What you are asked to do.
Quote every line of text in the data below word for word, leaving out the pictures.

[Supplied records]

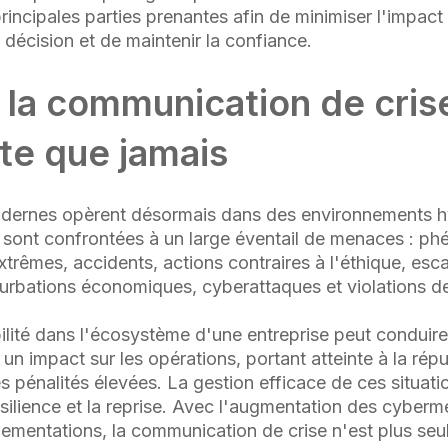
rincipales parties prenantes afin de minimiser l'impact 
e décision et de maintenir la confiance.
 la communication de crise
te que jamais
odernes opèrent désormais dans des environnements 
es sont confrontées à un large éventail de menaces : 
trêmes, accidents, actions contraires à l'éthique, esc
turbations économiques, cyberattaques et violations d
ilité dans l'écosystème d'une entreprise peut conduire
un impact sur les opérations, portant atteinte à la répu
pénalités élevées. La gestion efficace de ces situatio
ésilience et la reprise. Avec l'augmentation des cyber
glementations, la communication de crise n'est plus seu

[/Supplied records]

Exercise result.
rincipales parties prenantes afin de minimiser l'impact 
e décision et de maintenir la confiance.
 la communication de crise
te que jamais
odernes opèrent désormais dans des environnements 
es sont confrontées à un large éventail de menaces : 
trêmes, accidents, actions contraires à l'éthique, esc
turbations économiques, cyberattaques et violations d
ilité dans l'écosystème d'une entreprise peut conduire
un impact sur les opérations, portant atteinte à la répu
pénalités élevées. La gestion efficace de ces situatio
ésilience et la reprise. Avec l'augmentation des cyber
glementations, la communication de crise n'est plus seu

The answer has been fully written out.